Na frase que consta que o Tranquillo Zampinetti conseguiu votar,” e votou com outra caderneta” entende -se que o candidato conseguiu comprar o voto, praticando a “corrupção nas eleições.” Depois dessa votação o italiano começou a ter gosto pela politica e até começou a pedir votos. A citação a seguir relata surpreendentemente o progresso de dois italianos após o final da primeira guerra e coincidiu com seu alistamento como eleitor.

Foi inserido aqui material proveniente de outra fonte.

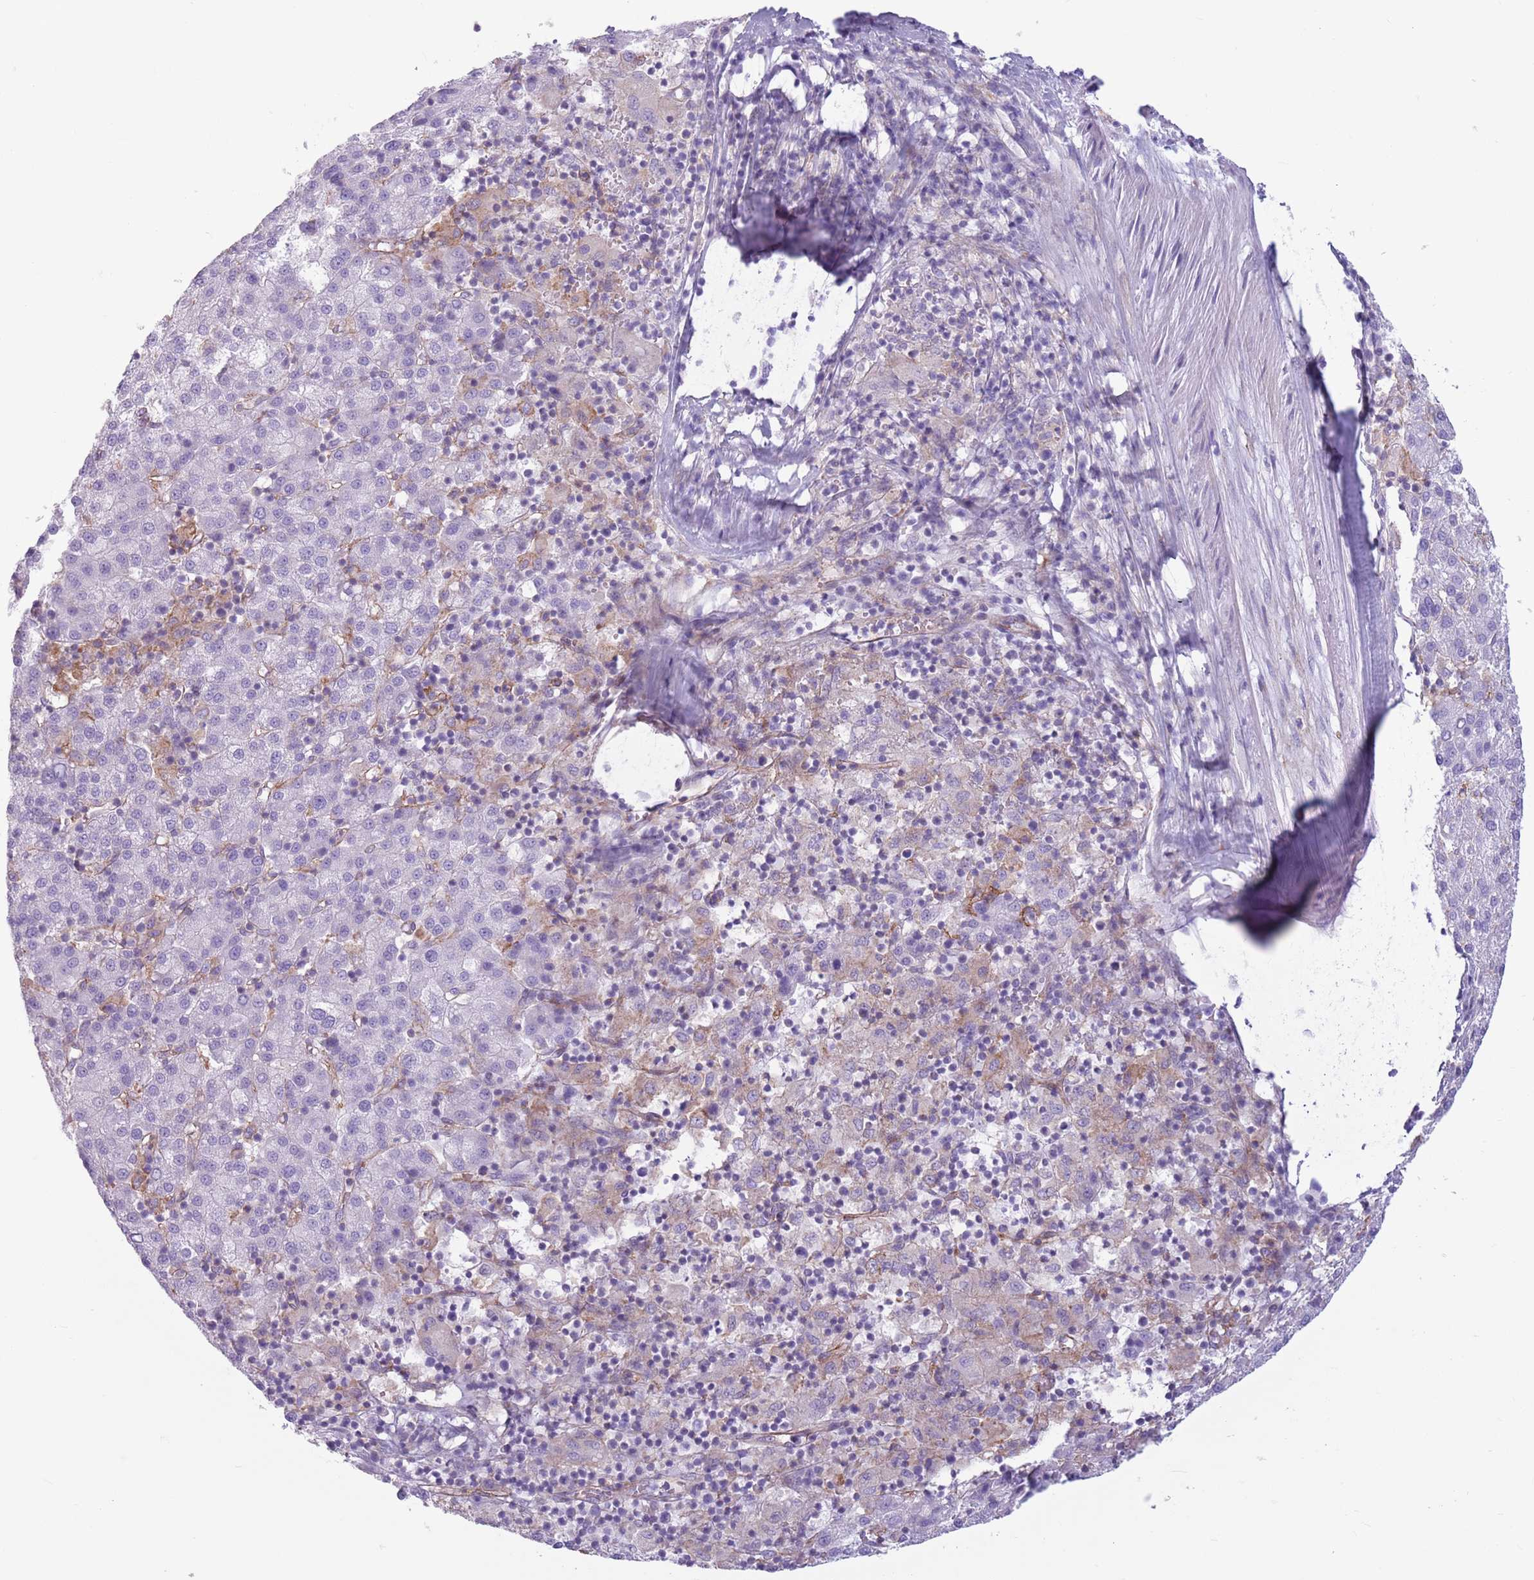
{"staining": {"intensity": "negative", "quantity": "none", "location": "none"}, "tissue": "liver cancer", "cell_type": "Tumor cells", "image_type": "cancer", "snomed": [{"axis": "morphology", "description": "Carcinoma, Hepatocellular, NOS"}, {"axis": "topography", "description": "Liver"}], "caption": "DAB immunohistochemical staining of human liver cancer (hepatocellular carcinoma) displays no significant positivity in tumor cells.", "gene": "SNX6", "patient": {"sex": "female", "age": 58}}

A guerra europeia encontrou Tranquilo Zampinetti proprietário de quatro prédio na Rua do Gasômetro, dois na Rua  Piratininga, cabo influente do Partido Republicano Paulista e dileto compadre do primeiro subdelegado do Brás; o Lorenzo interessado da firma Vanzinello e Cia, e noivo  da filha mais velha do Major Antônio Del Piccolo, membro do diretório governista do Bom Retiro; o Bruno vice presidente da Associação Atlética Pingue -Pongue e primeiranista do Ginásio do Estado. (ALCANTARA MACHADO, 2005.p.73)

A partir do fragmento citado acima notamos que o Tranquillo Zampinetti já estava estabelecido, e adquirido riquezas, aproveitando que Zampinetti havia acumulado riquezas,  o amigo Carlino resolve pedir ajuda para a guerra na Itália, quanto as questões relacionada a politica não vimos  interferência da esposa até o momento que ela vê que Tranquillo Zampinetti entusiasmado pelo amigo Carlino a investir dinheiro na Itália, a partir desse ponto notamos uma divergência  entre dona Emília e Tranquillo Zampinetti.

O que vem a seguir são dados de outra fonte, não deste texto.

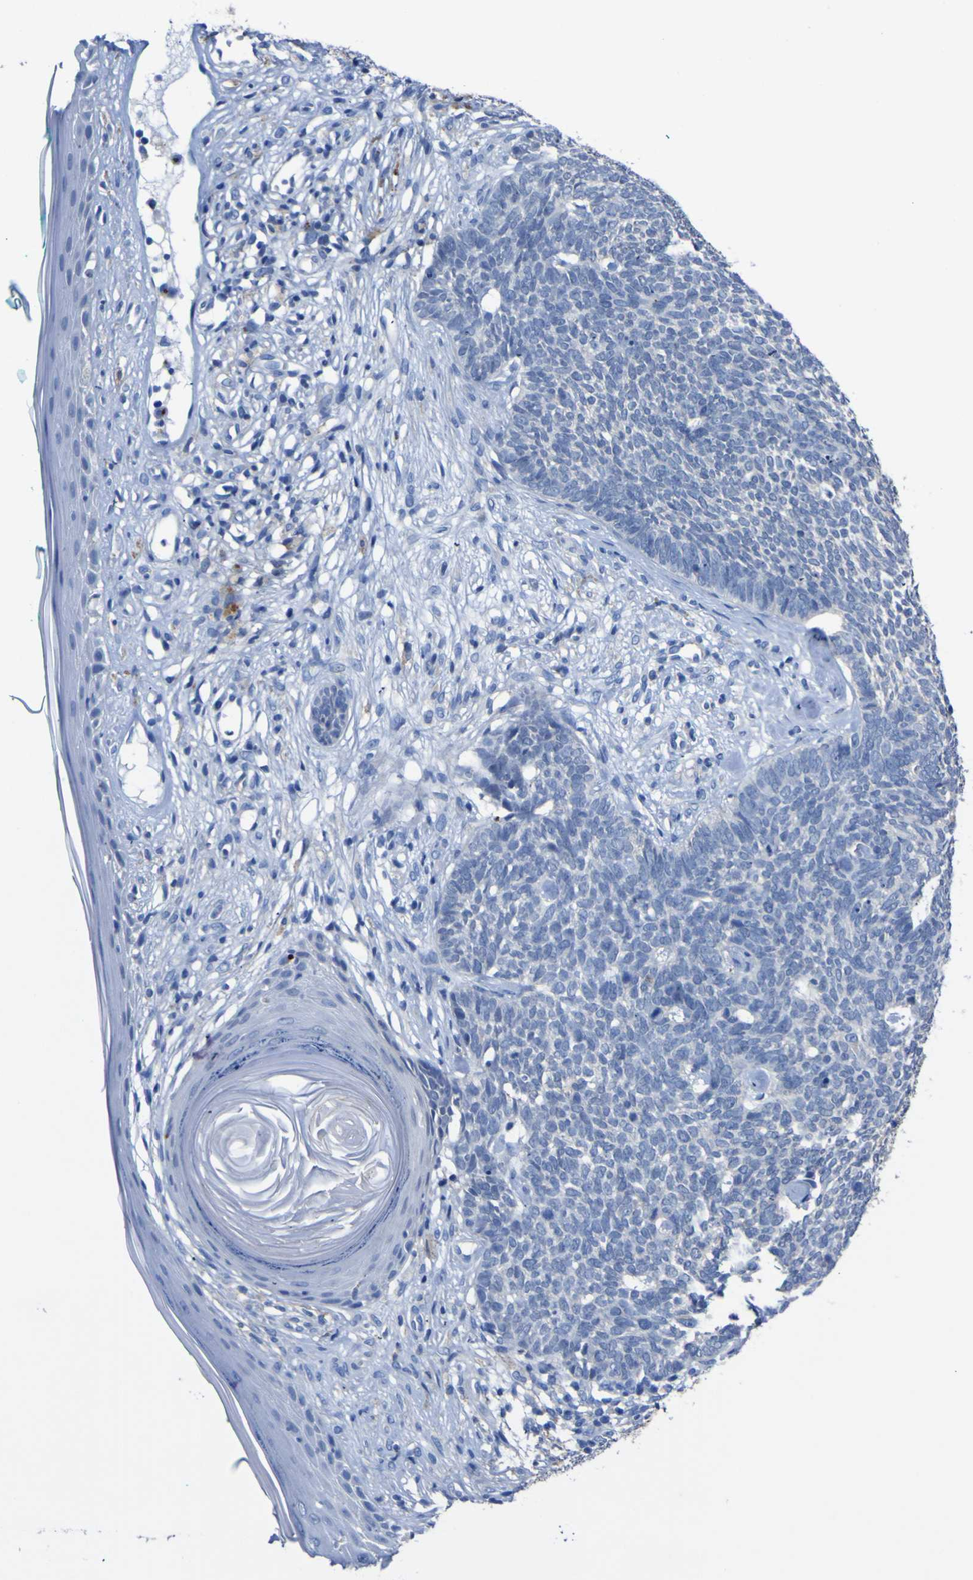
{"staining": {"intensity": "negative", "quantity": "none", "location": "none"}, "tissue": "skin cancer", "cell_type": "Tumor cells", "image_type": "cancer", "snomed": [{"axis": "morphology", "description": "Basal cell carcinoma"}, {"axis": "topography", "description": "Skin"}], "caption": "Immunohistochemistry (IHC) micrograph of neoplastic tissue: human skin basal cell carcinoma stained with DAB shows no significant protein expression in tumor cells.", "gene": "AGO4", "patient": {"sex": "female", "age": 84}}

Ao observar que a esposa estava certa Tranquillo Zampinetti segue os conselhos e conversa com o amigo a respeito da caderneta, compreendemos que Zampinetti quer seguir uma carreira politica sem envolvimento com a corrupção. Como vimos anteriormente em que Tranquillo Zampinetti havia obtido a carteirinha  por meios corruptos.

            Como Zampinetti já passara muito tempo no Brasil o conto nos mostra um patriota italiano envelhecido, ao relatar sobre as mãos tremulas não podendo mais trabalhar, o autor descreve que o personagem envelheceu e mudou de profissão, parece já não ter saudades da Itália e estar feliz no Brasil o personagem Zampinetti parece apenas não estar satisfeito com o governo brasileiro. Outra forma de notar o decorrer do tempo nesta narrativa, é no momento em que “Dona Emilia mexendo na cozinha quando o filho do Lorenzo gritou no corredor:- Vovó! Vovó! Venha ver o tio Bruno de cartola”.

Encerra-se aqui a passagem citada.